1 Introduction

Domain name system (DNS) is a hierarchical distributed naming system for computers, services, or any resource connected to the Internet. A DNS resolves queries for URLs into IP addresses for the purpose of locating computer services and devices worldwide. By providing a worldwide, distributed keyword-based redirection service, DNS is an essential component of the functionality of the Internet.

With the ever increasing network flow and complexity of network topology, problems often happen in DNS service. For example, a large-scale network break-down happened in 6 provinces in China in 2009 due to an attack to the DNS server by a hacker. China has been one of the countries suffering from enormous network attacks in the world. Security has become a crucial problem in DNS service. Thus, it is an important task for DNS service providers to detect and report anomalies or exceptions as early as possible, and reduce the loss resulted from the unexpected events. Another important task is to provide high quality service to Web users.

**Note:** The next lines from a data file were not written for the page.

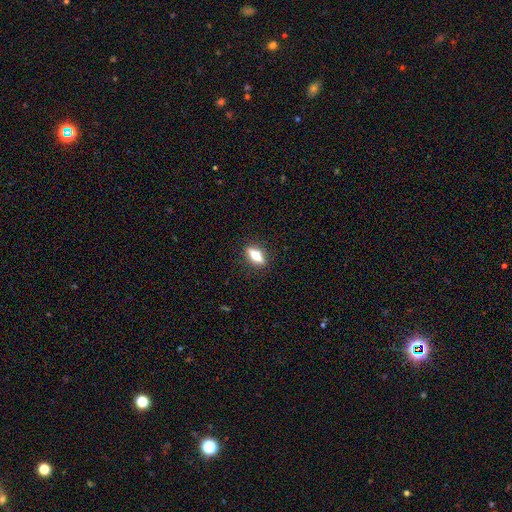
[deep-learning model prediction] This is possibly a smooth galaxy (54%). How rounded: possibly in between (56%). Merging: clearly none (87%).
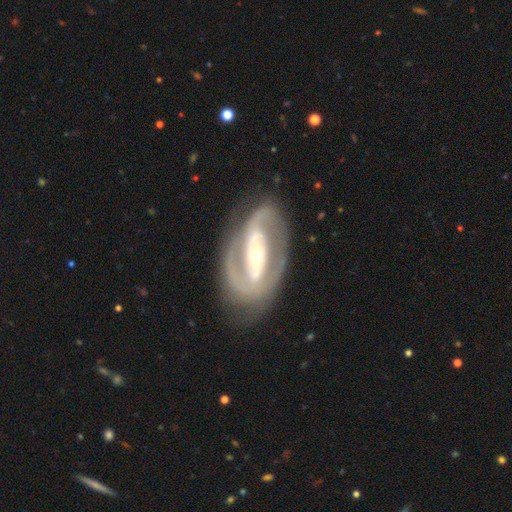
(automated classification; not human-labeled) Morphology: type=featured or disk (87%); edge-on=no (94%); bar=strong (52%); spiral arms=yes (87%); winding=medium (43%); arm count=2 (81%); bulge=small (56%); merging=none (75%).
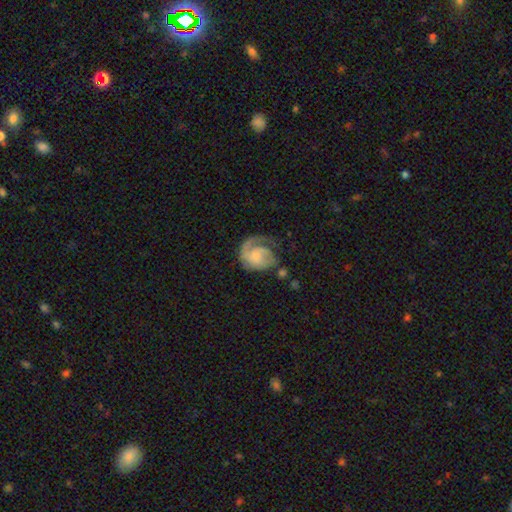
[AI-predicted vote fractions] Smooth or featured: featured or disk — 71% (smooth — 23%)
Edge-on disk: no — 98% (yes — 2%)
Bar: no — 67% (weak — 29%)
Spiral arms: yes — 90% (no — 10%)
Spiral winding: tight — 39% (medium — 38%)
Spiral arm count: 1 — 62% (2 — 22%)
Bulge size: small — 47% (moderate — 29%)
Merging: none — 44% (major disturbance — 29%)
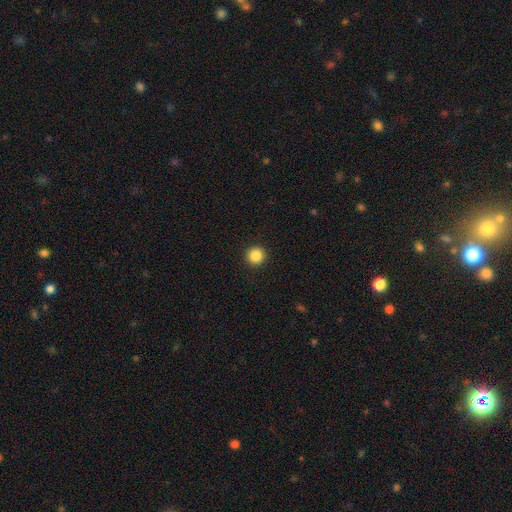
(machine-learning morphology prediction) Smooth or featured: smooth — 86% (star or artifact — 10%)
How rounded: round — 96% (in between — 4%)
Merging: none — 93% (minor disturbance — 4%)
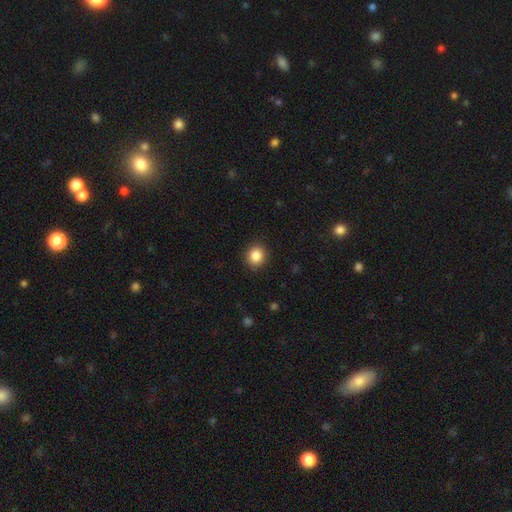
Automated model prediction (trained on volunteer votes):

Traditional methods in DNS security are rule-based methods. DNS experts have to identify the characteristics or features of any abnormal behavior from historical data offline, and then explicitly provide them to the monitoring system in the form of rules. However, such rule-based methods have two serious weaknesses: (1) the rules are not easy to update since efforts of domain experts are required. However, the patterns of abnormal behaviors in the network are evolving dramatically, and thereby the effectiveness of the detection system will be significantly reduced; (2) the size of historical data set collected by DNS system is so huge that beyond the ability of human being to analyze. For example, the number of query records captured by DNS log at a top level domain server is over 40 billion in a single month. Automatic quantitative analysis techniques on massive DNS data are in real demand.

Data mining is a kind of technique that can discover interesting, meaningful and understandable patterns hidden in massive datasets. The patterns discovered by data mining can be utilized in decision-making in many domains. To our best knowledge, data mining has not been widely used in DNS query traffic analysis yet. Therefore, in this paper, we explore to solve problems in DNS service by applying various data mining methods. Our contributions are listed as follows:

  1. (1)

    In order to predict the traffic volume at a domain name and prevent attacks by hackers, we propose a volume prediction method. It discovers the frequently occurred query volume trend patterns from the most recent DNS log. If the current query volume at a domain name does not match with the predicted trend, an anomaly alarm will be delivered to the system instantly.

  2. (2)

    In order to have a deep understanding of the features of the query traffic of different domain names, we partition the query traffic time series from all the domain names into distinct clusters by adopting a density-based clustering algorithm. The representative query traffic series of each cluster is referred as the query traffic pattern. Such results provide us a chance to further investigate the browsing patterns of the Web users or identify the common features of various anomalous queries.

  3. (3)

    A consistent pattern based traffic volume monitoring and anomaly prediction method is proposed. If a frequent episode fe happens on a large portion of days at a given DNS server at a certain time, it is called a consistent pattern. All the DNS servers that have a common fe are clustered into a same group. Once an abnormal query volume is observed at a DNS server, a warning message will be sent out to the other members in the cluster. This method provides us a chance to predict the abnormal volume before it really takes place.

  4. (4)

    The effectiveness of our proposed methods is examined by a real-world DNS log dataset and the experimental results are presented.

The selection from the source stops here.